26 Mayıs 2020 tarihinde yayınlanmıştır.
Bir insan, kırk senede kemâle erişip, beş kuruşluk bir kurşunla yok olduğu gibi, yâhud bir kişi kırk senede kazandığı şân ve şerefi bir edebsizlikle mahvettiği gibi, Ramazandan sonra, Allah'ı unutarak ve O'na isyân ederek, nefsimizi şeytâna esîr ederek elimize geçen bu devleti hebâ etmeyelim. Tekrar dalâlete, isyâna ve günaha batarak, bu devleti elimizden kaçırmayalım. Ya varız, ya yokuz. Bu nimetden sonra iblise uyanlara şaşılır. Affoldun, tekrar şeytana uyarak, Ramazandan evvel işlediğin,Allah'ın sevmediği, Peygamber'in iğrendiği kötü amellere ve isyân çukuruna düşerek helâk olmaya mı gideceksin? Belki de bu, ömrünün son Ramazanıdır. Belki de bu içinde bulunduğun bayram, en son bayramındır. Geçen bayram, birçok ahbâbımız, hattâ belki anan, belki baban, kardeşin sağ idiler. Bu bayram, onlar yok. Belki de bir sonraki bayrama bizler de yetişemeyeceğiz. Biz fânîyiz, bâkî Allah. Böyle fânî olduğumuzu bildiğimiz halde, bâkî olan Allah'a nasıl isyân ederiz? Biz zayıfız, O kavî. Bu zayıflığımızla Kaviyyü'l-Azîz olan Allah'ın emirlerine isyân edip gadab-ı ilâhiyyesine düşmemeliyiz. Âkil olana lâyık olan da budur.
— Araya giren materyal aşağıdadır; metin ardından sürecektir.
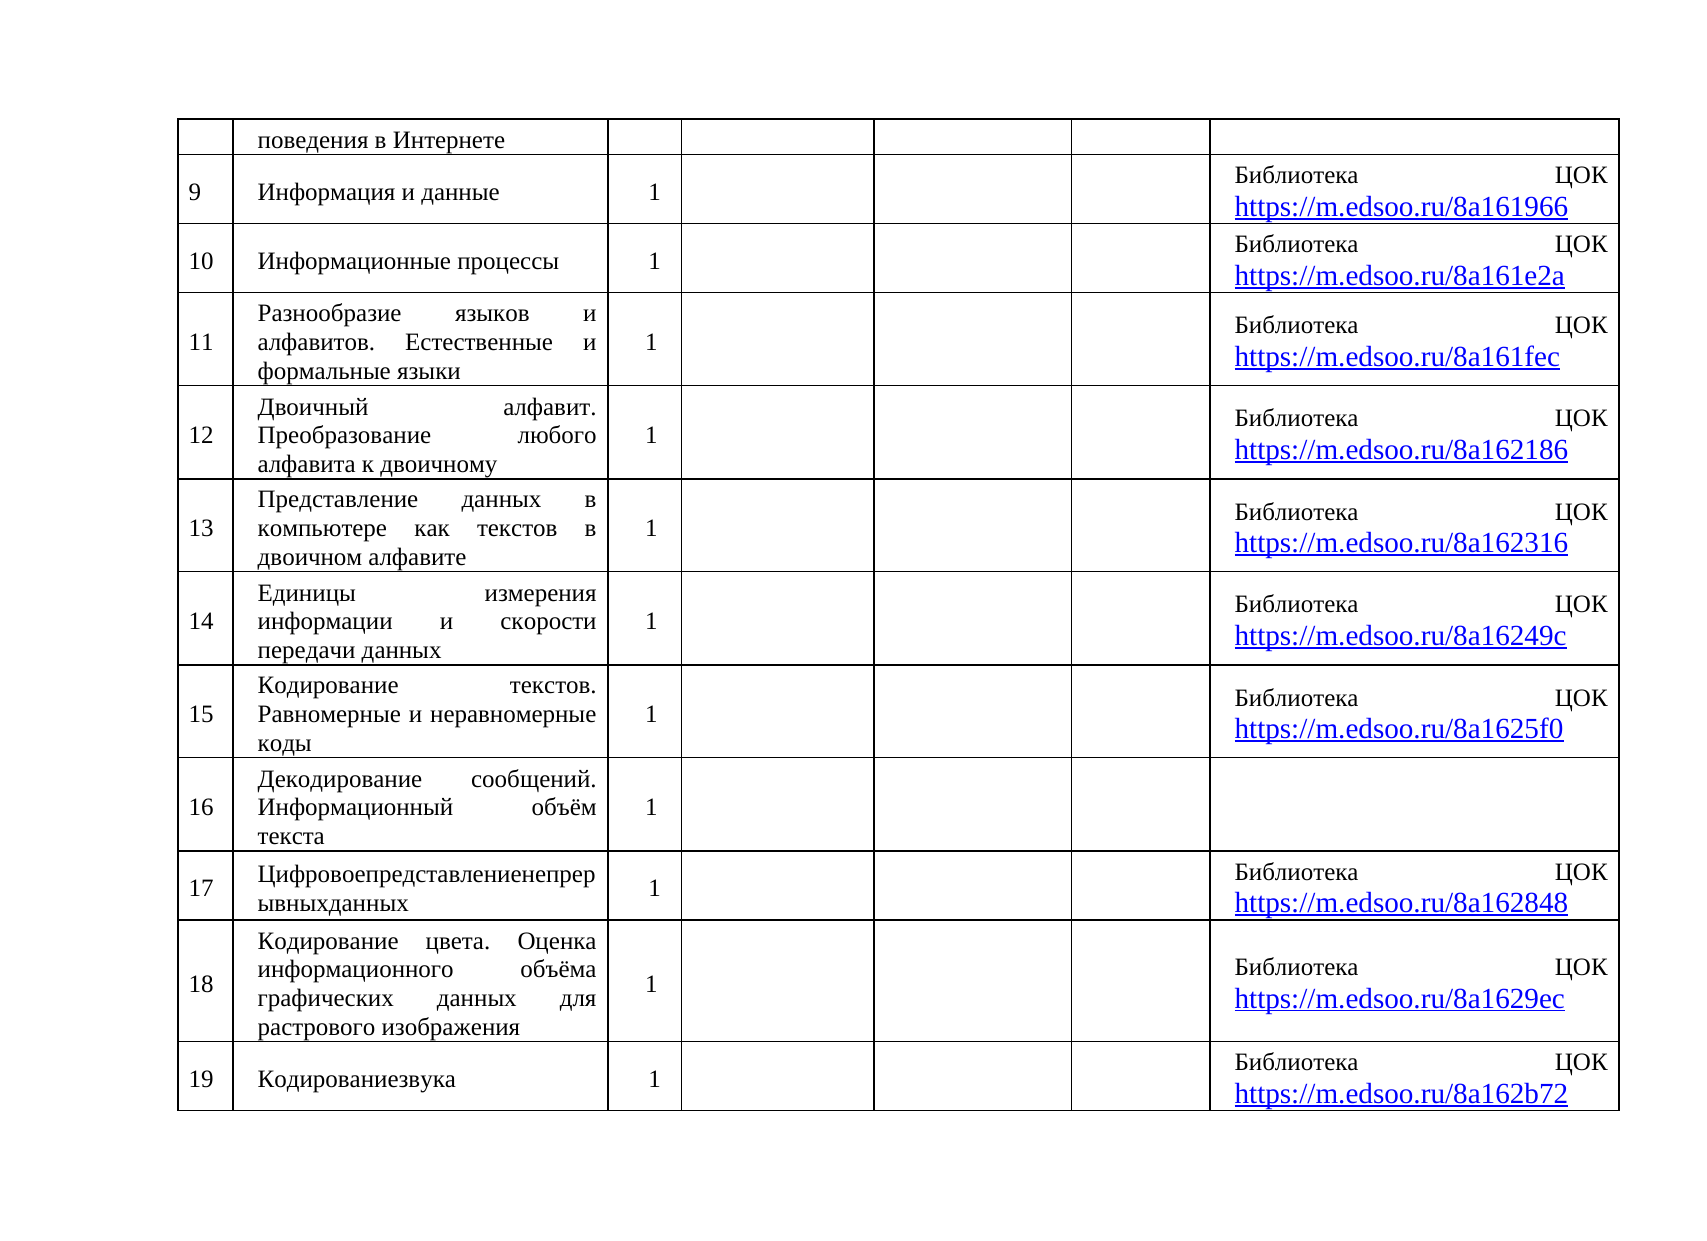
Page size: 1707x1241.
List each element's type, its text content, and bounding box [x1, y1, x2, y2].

Bu Ramazan bayramı, cehâletimizin son bayramı olmalıdır. Bundan sonra, Allah'a isyânı değil, itâatımızı arttırmalıyız. Temiz bir takvâ elbisesi giydik. Aff u mağrifet tâcını başımıza koyduk, cehennemden kurtulduk, nârdan âzâd olduk. Bunları hemen çirkâb-ı dünyâ ile kirletmemeliyiz. Bak, Sultân-ı Enbiyâ ne buyuruyor, bizleri nasıl irşâd ediyor :
Bayram günü olduğu vakit, Şeytan bir sayha vurup ordularını başına toplar. Onlar ne için toplandıklarını kendisinden suâl ettiklerinde, gadablı, mahzûn ve mükedder olarak "Görmüyor musunuz? Allah, Ümmet-i Muhammed'i affetti. Haydi, dünyâ üzerine dağılınız ve onları şehvet, içki ve Allah'ın sevmediği sâir işlerle oyalayıp yoldan çıkarınız. Onları, namazdan alıkoyun, zikrullahdan men' edip kötü huylara, çirkin alışkanlıklara döndürün. Gadabı-ilâhiyyeye uğrayıp ehl-i nârdan olsunlar" diye tenbîh edip, emirler vererek insanoğullarının başlarına musallat eder.
Abd-i hâs olanlar, Ramazanları kabûl olunanlar, bu iğvâya kapılmayıp, takvâ elbisesini sırtlarından çıkarmazlar. Bu temiz elbiseyi çirkâb-ı dünyâ ile kirletmezler. Ramazanı kabûl olmayanlar ise, hemen iblislere uyarak, afdan sonra tekrar azâba müstehak olur. Âkil olup, âkibetini düşünen, ölümünü hatırlayan kimse ise, nefsinin arzularına uymayarak, onu Allah'ın men' ettiği şeylerden koruyup, dâimâ tâat-ı ilâhiyyeye devâm ederek temiz bir ömür sürüp dünyâ ve âhiretini kazanır.
Sultân-ı Rusül Efendimiz, "Bayram günlerini hayırlı ameller ile süsleyiniz. Sadaka, duâ, istiğfâr, gönül alma ve Kur'ân okumakla tezyîn ediniz, fenâlıklardan kaçınınız. Birr ü takvâda bulununuz. Tesbîh, tehlîl, tevhîd ile meşgûl olunuz. Zîrâ o gün Allah, sizleri günahlarınızdan temizledi. O gün duâlarınızı kabûl buyurup, sizlere rahmet nazarı ile nazar ediyor" buyuruyorlar.